3. Lines (Abstract Labels and Operations)
- ```rust
Vec<Line>
struct Line {
content: LineContent,
whitespace: Vec<Token>,
comment: Option<Token>,
newline: Option<Token>,
}
enum LineContent {
Valid(Option<Label>, Option<Operation>),
Invalid(Vec<Token>),
}
```
- Interpret the `SimpleLine`s as either lone labels, operations, blank lines, or errors.
- We can work to diagnose `LineContent::Invalid`.
- Use `LineContent::Valid` if we interpret the tokens in the line as a valid label or operation based on pattern of tokens. They won't be perfectly valid, as `Word` tokens still need to be disambiguated and validated (e.g. `ADD EGG, R1, R2` would be ok until we validate the reg values).
4. Objects
- ```rust
struct UnvalidatedFile {
objects: Vec<UnvalidatedObject>,
other: Vec<Line>,
}
struct UnvalidatedObject {
operations: Vec<UnvalidatedLine>,
empty_lines: Vec<Line>,
hanging_labels: Vec<Line>,
invalid_lines: Vec<Line>,
}
struct UnvalidatedLine {
label: Option<Label>,
operation: Operation,
whitespace: Vec<Token>,
comment: Option<Token>,
newline: Option<Token>,
}
```
- Organize the lines into objects starting with .ORIG and ending with .END.

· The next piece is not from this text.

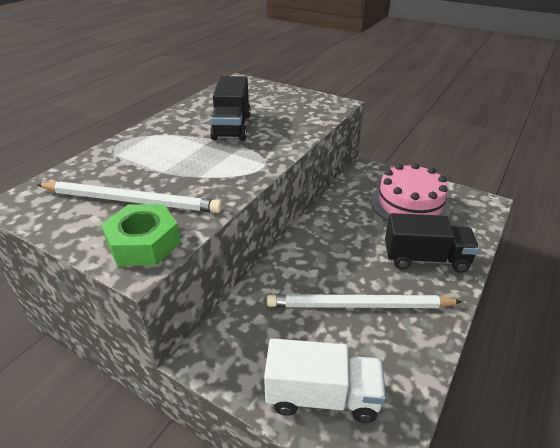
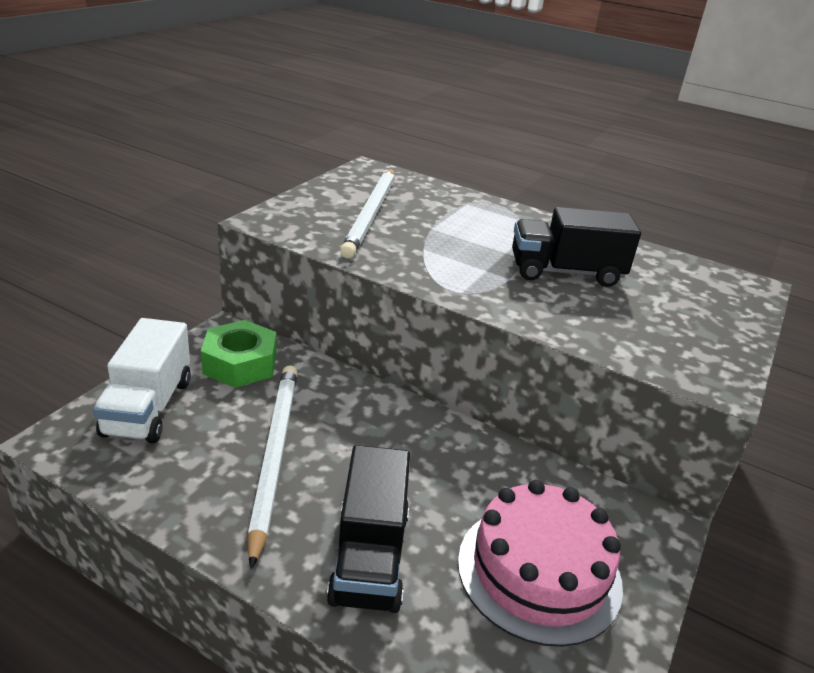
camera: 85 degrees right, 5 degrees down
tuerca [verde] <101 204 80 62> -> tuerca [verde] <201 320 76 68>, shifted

- Simultaneously, combine operations with their labels, dumping any invalid lines or hanging labels into appropriate vectors.
- An object won't assemble if there are any hanging labels or invalid lines.
5. Token Content Validation
- Go in and check that all the `Token::Word`s are valid.
- Labels (just length, character limitations)
- Operands
- After this step, if all the operations are valid in all objects, the file should be ready to try and assemble. The only possible errors left are linking errors (labels don't match, are too far away from each other) and placement errors (objects overlap or spill over into invalid addresses).
- **The tree after this step will be the CST to use for analysis, highlighting, and assembly**. The rest will only retain the significant parts until it's finally assembled.
### Incomplete IRs (for assembly)
1. Expand Pseudo-ops (Assembly Pt. 1)
- ```rust
struct File {
objects: Vec<Object>,
}
struct Object {
orig: Addr,
memory_locations: Vec<MemoryLocation>,
}
enum MemoryLocation {
Instruction(Instruction),
Value(Word),
}
struct Instruction {
label: Option<Label>,
operation: Operation,
whitespace: Vec<Token>,
comment: Option<Token>,
newline: Option<Token>,
}
```
- Take a valid object and expand all the pseudo-ops into the appropriate values in memory.
- After this step, each object holds the sequence of unassembled instructions and/or values for each value in memory starting at its origin, so linking is now trivial.
2. Placement
- Calculate how all objects will fit in memory (just for linked files?).
4. Linking
5. Final Assembly
- Create a full image of LC-3 memory with the program inside
The last three are still kind of up in the air. 2 and 3 might be swapped. How they work depends on how we want to allow multiple files and objects to be linked and loaded.
- How do we layer programs together (e.g. OS and user program(s))?
- I think... Assemble to .obj/.img? files: memory images with start/end metadata, and have another program do layering into a final full .mem image, warning the user when overlap occurs.
- I think that the process I described above would only work on unlinked objects (like OS and user program). If the objects need to be linked, the assembly process should handle their placement.